É boa pedagogia fazermos pausas ocasionais para rever a matéria dada, consolidando conhecimentos antes de nos embrenharmos em novos assuntos. Sem uma atenção constante aos fundamentos não há como atingir a sabedoria, seja qual for o campo de especialização. Neste caso o âmbito do estudo é modesto, e a revisão da matéria faz-se em poucos minutos. Convidamos o leitor a relembrar o que lhe ensinámos aqui mesmo há um ano sobre o género Pterocephalus. Ficou então a saber que só saindo de território português poderia admirar ao vivo e no habitat próprio estas primas arbustivas das bem conhecidas escabiosas. De facto, e apesar de existir um Pterocephalus no sudoeste de Espanha (veja aqui), a aposta mais segura é dirigir-se às Canárias, onde são quatro as espécies do género, todas endémicas do arquipélago. Como três delas existem em Tenerife, é essa a escolha óbvia para um principiante na matéria, e foram precisamente as espécies tenerifenhas que ilustraram a nossa primeira lição sobre o assunto. Essa primeira lição bem poderia ter sido a última, pois nada temos a acrescentar aos fundamentos teóricos então expostos. Ficou por ilustrar o Pterocephalus porphyranthus, endémico de La Palma. Tendo entretanto visitado essa ilha, completámos a nossa colecção de rosalitos canarinos e podemos agora mostrar o cromo que faltava.

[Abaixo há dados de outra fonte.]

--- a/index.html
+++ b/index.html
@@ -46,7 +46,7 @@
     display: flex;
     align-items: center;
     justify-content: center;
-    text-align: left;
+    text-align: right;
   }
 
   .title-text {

Pterocephalus porphyranthus Svent.


Porphyranthus significa "flores púrpuras", e salta à vista que este rosalito palmense tem flores mais escuras que os seus primos de Tenerife. À parte disso, distingue-se pelo porte (é bem mais pequeno do que o P. dumetorus), pela forma, tamanho e disposição das folhas, e pelas brácteas dos capítulos florais. São esses detalhes morfológicos que permitem afirmar com toda a certeza que as plantas de flores brancas das duas últimas fotos — e que se encontravam misturadas com plantas normais — pertencem à mesma espécie, apesar da cor anómala das flores. Estas mutações de cor surgem ocasionalmente em muitas linhagens de plantas e, pelos lucros que podem trazer, são muito apreciadas por horticultores. As exigências ecológicas do Pterocephalus porphyranthus e dos demais rosalitos das Canárias não parecem, infelizmente, torná-los propícios à domesticação, e é improvável que o cultivo destas plantas em jardim seja bem sucedido. Vivendo a mais de 2000 de altitude numa ilha sub-tropical, sobre rochas vulcânicas, e sujeito a grandes amplitudes térmicas, o rosalito de La Palma está adaptado a condições de vida que dificilmente podem ser recriadas noutro local do planeta — ou mesmo numa estufa. Quem quiser vê-lo em flor tem mesmo que ir a La Palma e subir ao cume da ilha, de preferência entre meados de Maio e princípios de Julho.